AIM OF THE TASK: The full set of records below is to be reproduced without a single alteration.

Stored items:
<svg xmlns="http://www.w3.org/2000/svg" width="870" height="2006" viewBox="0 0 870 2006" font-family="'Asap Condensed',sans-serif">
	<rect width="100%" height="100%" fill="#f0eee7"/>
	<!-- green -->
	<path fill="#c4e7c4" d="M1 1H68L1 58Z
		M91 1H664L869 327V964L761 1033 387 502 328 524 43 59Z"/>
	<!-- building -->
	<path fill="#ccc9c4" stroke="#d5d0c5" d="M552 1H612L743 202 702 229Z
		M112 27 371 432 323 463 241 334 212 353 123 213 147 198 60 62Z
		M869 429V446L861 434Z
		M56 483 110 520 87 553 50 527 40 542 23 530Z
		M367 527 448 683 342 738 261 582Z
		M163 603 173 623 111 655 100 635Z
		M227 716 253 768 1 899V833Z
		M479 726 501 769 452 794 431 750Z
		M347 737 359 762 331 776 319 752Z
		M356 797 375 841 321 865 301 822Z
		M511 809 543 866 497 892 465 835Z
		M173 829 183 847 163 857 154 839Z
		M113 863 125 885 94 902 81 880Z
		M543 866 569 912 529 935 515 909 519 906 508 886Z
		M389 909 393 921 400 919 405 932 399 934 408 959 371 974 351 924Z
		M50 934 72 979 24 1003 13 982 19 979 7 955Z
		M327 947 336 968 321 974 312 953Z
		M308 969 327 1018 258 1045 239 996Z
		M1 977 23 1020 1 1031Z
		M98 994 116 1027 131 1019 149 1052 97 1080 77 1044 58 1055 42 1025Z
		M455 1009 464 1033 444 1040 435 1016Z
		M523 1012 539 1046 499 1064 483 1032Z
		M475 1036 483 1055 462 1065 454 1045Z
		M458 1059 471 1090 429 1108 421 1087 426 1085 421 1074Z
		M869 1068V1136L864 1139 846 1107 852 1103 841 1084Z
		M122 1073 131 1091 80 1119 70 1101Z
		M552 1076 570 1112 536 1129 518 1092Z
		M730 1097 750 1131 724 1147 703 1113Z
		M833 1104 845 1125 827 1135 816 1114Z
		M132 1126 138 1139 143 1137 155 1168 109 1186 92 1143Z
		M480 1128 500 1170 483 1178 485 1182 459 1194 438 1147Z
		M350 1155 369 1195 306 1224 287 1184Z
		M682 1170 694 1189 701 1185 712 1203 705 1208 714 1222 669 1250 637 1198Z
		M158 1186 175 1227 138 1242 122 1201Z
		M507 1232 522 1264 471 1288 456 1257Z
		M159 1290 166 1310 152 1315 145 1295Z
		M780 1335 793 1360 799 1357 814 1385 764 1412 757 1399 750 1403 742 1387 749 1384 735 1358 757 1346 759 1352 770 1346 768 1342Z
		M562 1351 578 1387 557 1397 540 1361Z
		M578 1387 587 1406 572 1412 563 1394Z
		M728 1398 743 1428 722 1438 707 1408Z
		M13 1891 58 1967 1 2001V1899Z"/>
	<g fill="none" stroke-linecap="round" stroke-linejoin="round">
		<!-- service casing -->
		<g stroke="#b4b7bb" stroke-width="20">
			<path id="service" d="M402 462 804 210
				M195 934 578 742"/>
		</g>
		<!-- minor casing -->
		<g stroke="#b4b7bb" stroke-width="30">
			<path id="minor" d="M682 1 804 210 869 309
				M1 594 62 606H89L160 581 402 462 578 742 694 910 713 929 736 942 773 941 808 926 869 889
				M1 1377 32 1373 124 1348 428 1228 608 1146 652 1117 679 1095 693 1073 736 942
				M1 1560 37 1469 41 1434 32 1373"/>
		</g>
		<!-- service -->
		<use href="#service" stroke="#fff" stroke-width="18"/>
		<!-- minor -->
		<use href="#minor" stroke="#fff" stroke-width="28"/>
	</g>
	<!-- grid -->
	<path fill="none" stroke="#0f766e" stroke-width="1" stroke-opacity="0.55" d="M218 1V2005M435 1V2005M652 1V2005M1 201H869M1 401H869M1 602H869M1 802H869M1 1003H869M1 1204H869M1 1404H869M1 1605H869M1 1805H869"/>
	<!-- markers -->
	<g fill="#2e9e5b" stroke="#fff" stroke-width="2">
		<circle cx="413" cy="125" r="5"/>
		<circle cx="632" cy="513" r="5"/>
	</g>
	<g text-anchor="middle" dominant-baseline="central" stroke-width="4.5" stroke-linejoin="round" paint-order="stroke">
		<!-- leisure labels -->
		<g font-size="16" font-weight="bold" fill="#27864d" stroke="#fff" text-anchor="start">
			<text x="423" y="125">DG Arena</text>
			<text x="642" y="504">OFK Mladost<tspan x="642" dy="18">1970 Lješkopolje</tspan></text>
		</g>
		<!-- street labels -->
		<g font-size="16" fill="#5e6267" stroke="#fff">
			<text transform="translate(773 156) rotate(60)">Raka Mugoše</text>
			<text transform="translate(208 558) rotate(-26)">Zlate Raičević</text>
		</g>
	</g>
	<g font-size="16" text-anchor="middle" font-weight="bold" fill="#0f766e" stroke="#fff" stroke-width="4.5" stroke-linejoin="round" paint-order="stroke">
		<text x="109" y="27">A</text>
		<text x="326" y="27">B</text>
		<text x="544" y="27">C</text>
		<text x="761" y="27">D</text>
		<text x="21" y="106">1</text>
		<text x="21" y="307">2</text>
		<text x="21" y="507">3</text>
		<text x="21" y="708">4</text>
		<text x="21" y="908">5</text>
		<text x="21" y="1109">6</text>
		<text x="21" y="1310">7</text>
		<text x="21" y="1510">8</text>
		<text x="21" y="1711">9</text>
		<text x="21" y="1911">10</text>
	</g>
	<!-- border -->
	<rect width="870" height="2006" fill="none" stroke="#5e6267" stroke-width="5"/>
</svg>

SOLUTION TO THIS EXERCISE:
<svg xmlns="http://www.w3.org/2000/svg" width="870" height="2006" viewBox="0 0 870 2006" font-family="'Asap Condensed',sans-serif">
	<rect width="100%" height="100%" fill="#f0eee7"/>
	<!-- green -->
	<path fill="#c4e7c4" d="M1 1H68L1 58Z
		M91 1H664L869 327V964L761 1033 387 502 328 524 43 59Z"/>
	<!-- building -->
	<path fill="#ccc9c4" stroke="#d5d0c5" d="M552 1H612L743 202 702 229Z
		M112 27 371 432 323 463 241 334 212 353 123 213 147 198 60 62Z
		M869 429V446L861 434Z
		M56 483 110 520 87 553 50 527 40 542 23 530Z
		M367 527 448 683 342 738 261 582Z
		M163 603 173 623 111 655 100 635Z
		M227 716 253 768 1 899V833Z
		M479 726 501 769 452 794 431 750Z
		M347 737 359 762 331 776 319 752Z
		M356 797 375 841 321 865 301 822Z
		M511 809 543 866 497 892 465 835Z
		M173 829 183 847 163 857 154 839Z
		M113 863 125 885 94 902 81 880Z
		M543 866 569 912 529 935 515 909 519 906 508 886Z
		M389 909 393 921 400 919 405 932 399 934 408 959 371 974 351 924Z
		M50 934 72 979 24 1003 13 982 19 979 7 955Z
		M327 947 336 968 321 974 312 953Z
		M308 969 327 1018 258 1045 239 996Z
		M1 977 23 1020 1 1031Z
		M98 994 116 1027 131 1019 149 1052 97 1080 77 1044 58 1055 42 1025Z
		M455 1009 464 1033 444 1040 435 1016Z
		M523 1012 539 1046 499 1064 483 1032Z
		M475 1036 483 1055 462 1065 454 1045Z
		M458 1059 471 1090 429 1108 421 1087 426 1085 421 1074Z
		M869 1068V1136L864 1139 846 1107 852 1103 841 1084Z
		M122 1073 131 1091 80 1119 70 1101Z
		M552 1076 570 1112 536 1129 518 1092Z
		M730 1097 750 1131 724 1147 703 1113Z
		M833 1104 845 1125 827 1135 816 1114Z
		M132 1126 138 1139 143 1137 155 1168 109 1186 92 1143Z
		M480 1128 500 1170 483 1178 485 1182 459 1194 438 1147Z
		M350 1155 369 1195 306 1224 287 1184Z
		M682 1170 694 1189 701 1185 712 1203 705 1208 714 1222 669 1250 637 1198Z
		M158 1186 175 1227 138 1242 122 1201Z
		M507 1232 522 1264 471 1288 456 1257Z
		M159 1290 166 1310 152 1315 145 1295Z
		M780 1335 793 1360 799 1357 814 1385 764 1412 757 1399 750 1403 742 1387 749 1384 735 1358 757 1346 759 1352 770 1346 768 1342Z
		M562 1351 578 1387 557 1397 540 1361Z
		M578 1387 587 1406 572 1412 563 1394Z
		M728 1398 743 1428 722 1438 707 1408Z
		M13 1891 58 1967 1 2001V1899Z"/>
	<g fill="none" stroke-linecap="round" stroke-linejoin="round">
		<!-- service casing -->
		<g stroke="#b4b7bb" stroke-width="20">
			<path id="service" d="M402 462 804 210
				M195 934 578 742"/>
		</g>
		<!-- minor casing -->
		<g stroke="#b4b7bb" stroke-width="30">
			<path id="minor" d="M682 1 804 210 869 309
				M1 594 62 606H89L160 581 402 462 578 742 694 910 713 929 736 942 773 941 808 926 869 889
				M1 1377 32 1373 124 1348 428 1228 608 1146 652 1117 679 1095 693 1073 736 942
				M1 1560 37 1469 41 1434 32 1373"/>
		</g>
		<!-- service -->
		<use href="#service" stroke="#fff" stroke-width="18"/>
		<!-- minor -->
		<use href="#minor" stroke="#fff" stroke-width="28"/>
	</g>
	<!-- grid -->
	<path fill="none" stroke="#0f766e" stroke-width="1" stroke-opacity="0.55" d="M218 1V2005M435 1V2005M652 1V2005M1 201H869M1 401H869M1 602H869M1 802H869M1 1003H869M1 1204H869M1 1404H869M1 1605H869M1 1805H869"/>
	<!-- markers -->
	<g fill="#2e9e5b" stroke="#fff" stroke-width="2">
		<circle cx="413" cy="125" r="5"/>
		<circle cx="632" cy="513" r="5"/>
	</g>
	<g text-anchor="middle" dominant-baseline="central" stroke-width="4.5" stroke-linejoin="round" paint-order="stroke">
		<!-- leisure labels -->
		<g font-size="16" font-weight="bold" fill="#27864d" stroke="#fff" text-anchor="start">
			<text x="423" y="125">DG Arena</text>
			<text x="642" y="504">OFK Mladost<tspan x="642" dy="18">1970 Lješkopolje</tspan></text>
		</g>
		<!-- street labels -->
		<g font-size="16" fill="#5e6267" stroke="#fff">
			<text transform="translate(773 156) rotate(60)">Raka Mugoše</text>
			<text transform="translate(208 558) rotate(-26)">Zlate Raičević</text>
		</g>
	</g>
	<g font-size="16" text-anchor="middle" font-weight="bold" fill="#0f766e" stroke="#fff" stroke-width="4.5" stroke-linejoin="round" paint-order="stroke">
		<text x="109" y="27">A</text>
		<text x="326" y="27">B</text>
		<text x="544" y="27">C</text>
		<text x="761" y="27">D</text>
		<text x="21" y="106">1</text>
		<text x="21" y="307">2</text>
		<text x="21" y="507">3</text>
		<text x="21" y="708">4</text>
		<text x="21" y="908">5</text>
		<text x="21" y="1109">6</text>
		<text x="21" y="1310">7</text>
		<text x="21" y="1510">8</text>
		<text x="21" y="1711">9</text>
		<text x="21" y="1911">10</text>
	</g>
	<!-- border -->
	<rect width="870" height="2006" fill="none" stroke="#5e6267" stroke-width="5"/>
</svg>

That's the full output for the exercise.